> **Goal of the exercise**: Please return each line of the listing exactly as given.

> **Exercise data**:

:::

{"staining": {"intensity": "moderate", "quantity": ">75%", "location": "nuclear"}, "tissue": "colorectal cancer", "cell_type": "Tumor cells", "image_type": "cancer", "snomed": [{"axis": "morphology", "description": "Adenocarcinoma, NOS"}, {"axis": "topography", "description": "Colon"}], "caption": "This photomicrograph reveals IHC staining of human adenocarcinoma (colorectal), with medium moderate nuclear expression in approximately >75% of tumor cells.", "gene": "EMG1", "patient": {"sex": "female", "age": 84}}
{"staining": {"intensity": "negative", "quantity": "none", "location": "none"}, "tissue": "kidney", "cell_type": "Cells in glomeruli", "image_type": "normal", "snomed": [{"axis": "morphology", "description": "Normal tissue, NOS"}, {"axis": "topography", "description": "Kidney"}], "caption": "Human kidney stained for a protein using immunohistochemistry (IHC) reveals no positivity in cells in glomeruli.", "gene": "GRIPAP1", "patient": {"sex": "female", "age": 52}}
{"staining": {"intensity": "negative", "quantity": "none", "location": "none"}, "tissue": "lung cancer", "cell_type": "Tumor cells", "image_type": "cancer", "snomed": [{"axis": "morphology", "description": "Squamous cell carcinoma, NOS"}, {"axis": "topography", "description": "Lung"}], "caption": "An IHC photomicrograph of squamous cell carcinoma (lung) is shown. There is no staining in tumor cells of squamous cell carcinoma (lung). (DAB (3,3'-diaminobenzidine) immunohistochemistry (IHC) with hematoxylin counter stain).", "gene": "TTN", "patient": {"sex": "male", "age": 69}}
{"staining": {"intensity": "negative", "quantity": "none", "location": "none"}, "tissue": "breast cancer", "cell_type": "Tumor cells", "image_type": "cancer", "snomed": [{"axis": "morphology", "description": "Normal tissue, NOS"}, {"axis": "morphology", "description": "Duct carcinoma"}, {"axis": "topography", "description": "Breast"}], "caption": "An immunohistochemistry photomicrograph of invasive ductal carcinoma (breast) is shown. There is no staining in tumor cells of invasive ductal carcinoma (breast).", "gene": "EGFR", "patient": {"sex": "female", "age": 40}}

:::

> **Response area**:
{"staining": {"intensity": "moderate", "quantity": ">75%", "location": "nuclear"}, "tissue": "colorectal cancer", "cell_type": "Tumor cells", "image_type": "cancer", "snomed": [{"axis": "morphology", "description": "Adenocarcinoma, NOS"}, {"axis": "topography", "description": "Colon"}], "caption": "This photomicrograph reveals IHC staining of human adenocarcinoma (colorectal), with medium moderate nuclear expression in approximately >75% of tumor cells.", "gene": "EMG1", "patient": {"sex": "female", "age": 84}}
{"staining": {"intensity": "negative", "quantity": "none", "location": "none"}, "tissue": "kidney", "cell_type": "Cells in glomeruli", "image_type": "normal", "snomed": [{"axis": "morphology", "description": "Normal tissue, NOS"}, {"axis": "topography", "description": "Kidney"}], "caption": "Human kidney stained for a protein using immunohistochemistry (IHC) reveals no positivity in cells in glomeruli.", "gene": "GRIPAP1", "patient": {"sex": "female", "age": 52}}
{"staining": {"intensity": "negative", "quantity": "none", "location": "none"}, "tissue": "lung cancer", "cell_type": "Tumor cells", "image_type": "cancer", "snomed": [{"axis": "morphology", "description": "Squamous cell carcinoma, NOS"}, {"axis": "topography", "description": "Lung"}], "caption": "An IHC photomicrograph of squamous cell carcinoma (lung) is shown. There is no staining in tumor cells of squamous cell carcinoma (lung). (DAB (3,3'-diaminobenzidine) immunohistochemistry (IHC) with hematoxylin counter stain).", "gene": "TTN", "patient": {"sex": "male", "age": 69}}
{"staining": {"intensity": "negative", "quantity": "none", "location": "none"}, "tissue": "breast cancer", "cell_type": "Tumor cells", "image_type": "cancer", "snomed": [{"axis": "morphology", "description": "Normal tissue, NOS"}, {"axis": "morphology", "description": "Duct carcinoma"}, {"axis": "topography", "description": "Breast"}], "caption": "An immunohistochemistry photomicrograph of invasive ductal carcinoma (breast) is shown. There is no staining in tumor cells of invasive ductal carcinoma (breast).", "gene": "EGFR", "patient": {"sex": "female", "age": 40}}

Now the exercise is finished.